Violetta ha un sogno: diventare la prima ballerina del teatro La Scala. Può sembrare un sogno come tanti altri, ma Violetta lo decide quando ha appena sette anni ed è impossibile che a quell’età una bambina sappia sul serio cosa “vuole fare da grande”. Eppure, quel desiderio diventa un’ossessione, soprattutto perché essere la prima ballerina significa far contenta la madre, che spinge lei e la sorella Fiamma verso quella strada. D’altronde, la madre, Juliette, era stata una cantante francese che, costretta ad abbandonare le scene d’Oltre d’Alpe, non ha mai rinunciato realmente a quello stile di vita e così spinge le figlie a intraprendere la carriera artistica. Sebbene Violetta si senta costretta, sembra che la vita sul palco non le dispiaccia fin quando, però, un incidente (non tanto accidentale) stronca la sua carriera e i sogni della madre. Caduta dalle scale, Violetta non riuscirà più a ballare, perché resterà zoppa per sempre. Quell’incidente sembra la rovina di tutto: della carriera della bambina, dei sogni della madre e dei progetti di entrambe. 
Eppure, non è proprio dispiaciuta perché le ha donato «quel senso di libertà» (p. 23) che non aveva mai assaporato, dandone l’opportunità di scegliere chi voler diventare. Il rifugio rimarrà La scala, ma questa volta dietro il sipario, nella stanza dei sarti. In accordo con la madre, Violetta trova lì il suo spazio ma anche lì provare a manifestare la propria personalità sembra un’impresa. Lontano dalle luci, La scala, come altre realtà artistiche, sembra accogliere e respingere le donne quando queste intraprendono una strada non consueta e, soprattutto, non prevista («Solo perché sono diversa da te, non significa che quella strana sia io», p. 89). Se in primo momento Violetta si rassegna all’«arte del silenzio, della concentrazione e del sapersi adattare» (p. 34), un musicista le farà cambiare idea, spingendola a combattere i pregiudizi che anche nel teatro incatenavano le donne a precisi ruoli.

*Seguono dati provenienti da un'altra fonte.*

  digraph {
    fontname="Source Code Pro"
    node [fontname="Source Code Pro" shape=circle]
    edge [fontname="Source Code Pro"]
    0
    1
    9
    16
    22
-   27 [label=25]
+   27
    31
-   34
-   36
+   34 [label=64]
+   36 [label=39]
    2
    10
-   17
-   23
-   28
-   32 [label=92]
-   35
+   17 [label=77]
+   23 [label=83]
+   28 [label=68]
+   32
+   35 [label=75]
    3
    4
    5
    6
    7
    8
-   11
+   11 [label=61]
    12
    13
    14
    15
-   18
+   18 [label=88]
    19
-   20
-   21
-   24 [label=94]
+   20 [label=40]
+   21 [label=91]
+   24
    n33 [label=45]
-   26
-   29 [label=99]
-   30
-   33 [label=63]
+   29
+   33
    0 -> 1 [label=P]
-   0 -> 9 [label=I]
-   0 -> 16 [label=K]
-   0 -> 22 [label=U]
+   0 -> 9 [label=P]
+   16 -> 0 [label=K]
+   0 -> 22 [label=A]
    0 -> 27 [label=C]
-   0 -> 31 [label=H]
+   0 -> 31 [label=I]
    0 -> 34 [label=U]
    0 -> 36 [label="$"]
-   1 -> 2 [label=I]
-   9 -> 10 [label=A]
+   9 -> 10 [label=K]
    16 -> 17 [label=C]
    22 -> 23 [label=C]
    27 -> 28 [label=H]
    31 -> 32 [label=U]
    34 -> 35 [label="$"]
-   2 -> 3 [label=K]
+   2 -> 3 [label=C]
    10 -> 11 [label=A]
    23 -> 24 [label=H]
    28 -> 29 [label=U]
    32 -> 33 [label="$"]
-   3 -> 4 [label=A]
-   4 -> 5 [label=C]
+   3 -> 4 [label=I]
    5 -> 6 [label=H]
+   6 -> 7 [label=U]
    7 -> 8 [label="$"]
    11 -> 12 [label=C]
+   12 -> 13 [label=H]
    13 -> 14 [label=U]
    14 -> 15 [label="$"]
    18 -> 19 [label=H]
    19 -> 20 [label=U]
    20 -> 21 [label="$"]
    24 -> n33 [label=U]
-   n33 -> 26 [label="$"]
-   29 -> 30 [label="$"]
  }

Quel musicista all’apparenza identico agli altri, è in realtà una donna, costretta a travestirsi per far parte dell’orchestra. Amelia la spinge a infrangere quelle regole, quegli schemi (in primis suoi) che avevano provato a imprigionarla tra quelle stoffe.
« Ti fa male essere donna?».
«Se non posso diventare ciò che voglio, sì» (p. 69)

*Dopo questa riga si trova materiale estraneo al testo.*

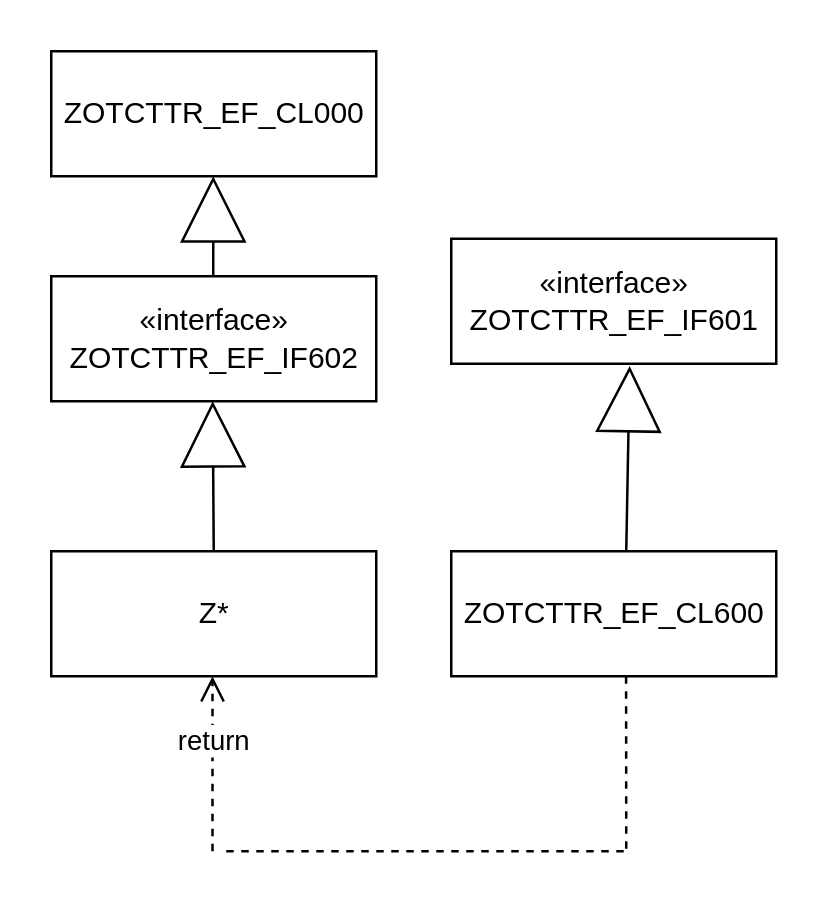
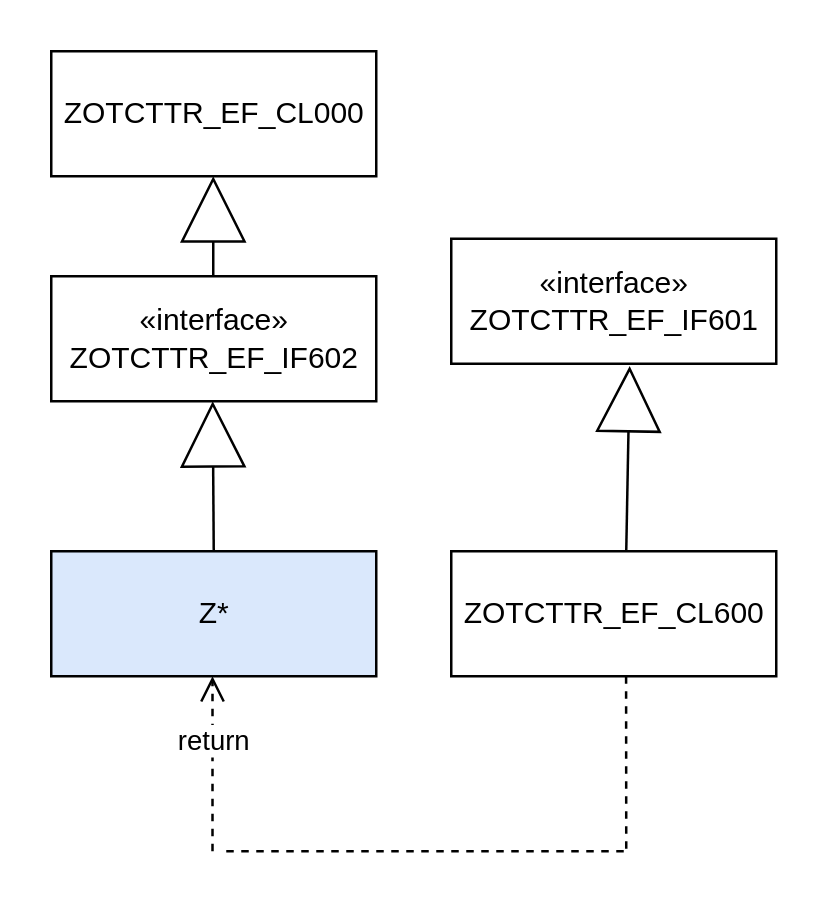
  <mxCell id="0" />
  <mxCell id="1" parent="0" />
  <mxCell id="2" value="ZOTCTTR_EF_CL000" style="html=1;" parent="1" vertex="1"><mxGeometry x="20" y="20" width="130" height="50" as="geometry" /></mxCell>
  <mxCell id="3" style="edgeStyle=orthogonalEdgeStyle;rounded=0;orthogonalLoop=1;jettySize=auto;html=1;exitX=0.5;exitY=1;exitDx=0;exitDy=0;" parent="1" source="2" target="2" edge="1"><mxGeometry relative="1" as="geometry" /></mxCell>
  <mxCell id="4" value="«interface»&lt;br&gt;ZOTCTTR_EF_IF602" style="html=1;" parent="1" vertex="1"><mxGeometry x="20" y="110" width="130" height="50" as="geometry" /></mxCell>
- <mxCell id="5" value="Z*" style="html=1;" parent="1" vertex="1"><mxGeometry x="20" y="220" width="130" height="50" as="geometry" /></mxCell>
+ <mxCell id="5" value="Z*" style="html=1;fillColor=#dae8fc;" parent="1" vertex="1"><mxGeometry x="20" y="220" width="130" height="50" as="geometry" /></mxCell>
  <mxCell id="6" value="«interface»&lt;br&gt;ZOTCTTR_EF_IF601" style="html=1;" parent="1" vertex="1"><mxGeometry x="180" y="95" width="130" height="50" as="geometry" /></mxCell>
  <mxCell id="7" value="ZOTCTTR_EF_CL600" style="html=1;" parent="1" vertex="1"><mxGeometry x="180" y="220" width="130" height="50" as="geometry" /></mxCell>
  <mxCell id="8" value="return" style="html=1;verticalAlign=bottom;endArrow=open;dashed=1;endSize=8;" parent="1" edge="1"><mxGeometry relative="1" as="geometry"><mxPoint x="84.5" y="340" as="sourcePoint" /><mxPoint x="84.5" y="270" as="targetPoint" /></mxGeometry></mxCell>
  <mxCell id="9" value="" style="endArrow=none;dashed=1;html=1;" parent="1" edge="1"><mxGeometry width="50" height="50" relative="1" as="geometry"><mxPoint x="90" y="340" as="sourcePoint" /><mxPoint x="250" y="340" as="targetPoint" /></mxGeometry></mxCell>
  <mxCell id="10" value="" style="endArrow=none;dashed=1;html=1;exitX=0.538;exitY=1;exitDx=0;exitDy=0;exitPerimeter=0;" parent="1" source="7" edge="1"><mxGeometry width="50" height="50" relative="1" as="geometry"><mxPoint x="440" y="290" as="sourcePoint" /><mxPoint x="250" y="340" as="targetPoint" /></mxGeometry></mxCell>
  <mxCell id="11" value="" style="endArrow=block;endFill=0;endSize=24;html=1;" parent="1" edge="1"><mxGeometry width="160" relative="1" as="geometry"><mxPoint x="84.8" y="110" as="sourcePoint" /><mxPoint x="84.8" y="70" as="targetPoint" /></mxGeometry></mxCell>
  <mxCell id="12" value="" style="endArrow=block;endFill=0;endSize=24;html=1;exitX=0.5;exitY=0;exitDx=0;exitDy=0;" parent="1" source="5" edge="1"><mxGeometry width="160" relative="1" as="geometry"><mxPoint x="84.58" y="210" as="sourcePoint" /><mxPoint x="84.58" y="160" as="targetPoint" /></mxGeometry></mxCell>
  <mxCell id="13" value="" style="endArrow=block;endFill=0;endSize=24;html=1;entryX=0.549;entryY=1.018;entryDx=0;entryDy=0;entryPerimeter=0;" parent="1" target="6" edge="1"><mxGeometry width="160" relative="1" as="geometry"><mxPoint x="250" y="220" as="sourcePoint" /><mxPoint x="250" y="170" as="targetPoint" /></mxGeometry></mxCell>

Se il palcoscenico è il luogo dello spettacolo e del divertimento, è dietro le quinte che si svolgono la storia personale (quella di Violetta e di molte altre) e quella collettiva che si muove dagli anni Venti fino agli Sessanta. Sì, perché il palco, i camerini e le stanze dei sarti sono travolti prima dal Fascismo e poi dalla guerra che cambia tutti i protagonisti di questo spettacolo. 

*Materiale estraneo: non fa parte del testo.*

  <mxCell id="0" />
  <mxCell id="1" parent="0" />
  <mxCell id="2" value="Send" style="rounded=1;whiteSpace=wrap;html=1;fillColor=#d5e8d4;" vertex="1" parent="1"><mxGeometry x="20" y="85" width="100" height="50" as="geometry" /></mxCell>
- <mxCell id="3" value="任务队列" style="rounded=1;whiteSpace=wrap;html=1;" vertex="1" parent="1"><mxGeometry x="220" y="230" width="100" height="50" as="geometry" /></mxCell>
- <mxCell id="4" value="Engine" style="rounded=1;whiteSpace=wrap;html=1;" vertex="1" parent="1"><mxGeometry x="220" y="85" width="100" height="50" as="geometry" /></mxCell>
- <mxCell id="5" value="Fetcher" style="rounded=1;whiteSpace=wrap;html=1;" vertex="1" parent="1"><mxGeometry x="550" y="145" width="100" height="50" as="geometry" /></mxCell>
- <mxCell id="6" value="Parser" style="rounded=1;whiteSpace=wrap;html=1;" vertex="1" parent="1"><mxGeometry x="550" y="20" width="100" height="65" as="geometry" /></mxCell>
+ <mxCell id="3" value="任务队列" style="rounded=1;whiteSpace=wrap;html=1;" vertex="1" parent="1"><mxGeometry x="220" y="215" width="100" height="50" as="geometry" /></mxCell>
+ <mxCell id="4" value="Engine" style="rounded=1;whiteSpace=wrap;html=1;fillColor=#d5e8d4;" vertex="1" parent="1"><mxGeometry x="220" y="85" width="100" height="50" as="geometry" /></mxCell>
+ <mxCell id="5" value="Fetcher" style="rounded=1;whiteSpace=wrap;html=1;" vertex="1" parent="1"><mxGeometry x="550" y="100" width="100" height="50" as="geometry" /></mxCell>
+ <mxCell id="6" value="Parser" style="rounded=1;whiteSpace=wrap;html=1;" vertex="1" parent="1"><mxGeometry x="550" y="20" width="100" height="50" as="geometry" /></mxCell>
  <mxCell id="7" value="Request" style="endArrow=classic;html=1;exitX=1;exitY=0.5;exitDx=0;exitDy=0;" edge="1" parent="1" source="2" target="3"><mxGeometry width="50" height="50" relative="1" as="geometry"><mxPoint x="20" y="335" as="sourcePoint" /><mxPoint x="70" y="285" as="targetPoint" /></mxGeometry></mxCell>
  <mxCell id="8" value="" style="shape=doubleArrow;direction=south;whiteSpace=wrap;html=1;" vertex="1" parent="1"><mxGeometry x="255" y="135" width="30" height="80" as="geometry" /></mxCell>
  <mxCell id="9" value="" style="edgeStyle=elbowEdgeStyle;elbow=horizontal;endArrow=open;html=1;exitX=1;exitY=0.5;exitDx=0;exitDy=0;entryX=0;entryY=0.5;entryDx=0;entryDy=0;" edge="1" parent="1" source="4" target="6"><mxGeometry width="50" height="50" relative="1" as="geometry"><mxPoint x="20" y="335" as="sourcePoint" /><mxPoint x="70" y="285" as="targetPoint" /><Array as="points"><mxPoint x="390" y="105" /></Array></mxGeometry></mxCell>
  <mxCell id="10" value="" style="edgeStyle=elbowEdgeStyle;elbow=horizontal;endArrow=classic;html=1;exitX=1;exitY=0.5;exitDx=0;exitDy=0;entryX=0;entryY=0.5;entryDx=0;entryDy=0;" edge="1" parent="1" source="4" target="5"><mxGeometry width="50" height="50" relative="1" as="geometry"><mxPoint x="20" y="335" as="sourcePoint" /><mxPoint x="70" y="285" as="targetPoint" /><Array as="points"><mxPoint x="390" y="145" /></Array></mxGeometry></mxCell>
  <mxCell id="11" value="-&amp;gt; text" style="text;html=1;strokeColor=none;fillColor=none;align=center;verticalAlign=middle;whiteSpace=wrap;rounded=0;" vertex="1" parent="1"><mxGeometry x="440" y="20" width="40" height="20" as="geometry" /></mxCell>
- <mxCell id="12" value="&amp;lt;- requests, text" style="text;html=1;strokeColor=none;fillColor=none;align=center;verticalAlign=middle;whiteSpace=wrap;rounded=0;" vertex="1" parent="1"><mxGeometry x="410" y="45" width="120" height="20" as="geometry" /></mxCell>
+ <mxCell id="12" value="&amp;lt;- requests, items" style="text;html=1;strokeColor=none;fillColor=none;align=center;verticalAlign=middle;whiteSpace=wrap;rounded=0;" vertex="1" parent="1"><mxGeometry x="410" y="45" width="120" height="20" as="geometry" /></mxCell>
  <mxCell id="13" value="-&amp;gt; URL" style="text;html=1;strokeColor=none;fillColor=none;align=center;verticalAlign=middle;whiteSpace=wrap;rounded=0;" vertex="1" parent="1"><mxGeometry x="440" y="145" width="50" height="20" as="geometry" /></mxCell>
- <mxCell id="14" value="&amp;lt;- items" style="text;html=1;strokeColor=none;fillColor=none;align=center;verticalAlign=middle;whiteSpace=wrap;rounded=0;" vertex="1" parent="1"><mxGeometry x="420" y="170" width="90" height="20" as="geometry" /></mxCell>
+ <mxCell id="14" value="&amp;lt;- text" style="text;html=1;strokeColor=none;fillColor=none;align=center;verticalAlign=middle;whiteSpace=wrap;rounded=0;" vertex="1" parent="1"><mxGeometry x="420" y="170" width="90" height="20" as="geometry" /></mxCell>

Le cicogne della Scala è il racconto che parla a tutte quelle ragazze che difficilmente riescono a trovare il loro posto del mondo (come accade a Violetta) che sono alla continua ricerca della propria strada, a prescindere dalle aspettative dei genitori, di quello che il mondo chiede o, semplicemente, di quello che si ha timore a fare. 
Silvia Montemurro torna con una storia ambientata in un’epoca passata in cui non si può non notare un’attenta e sensibile osservazione dei nostri tempi, quelli più contemporanei: dal ruolo della donna, a quello della genitorialità fino all’aspetto fisico. E così come accade a Violetta, guardata e presa in giro per la sua zoppia, mi viene da rimuginare su quanti di noi abbiano subito sguardi o appellativi solo perché in sovrappeso, con gli abiti non “giusti” o, semplicemente, perché l’aspetto esteriore non si adeguava a quello di tutti gli altri.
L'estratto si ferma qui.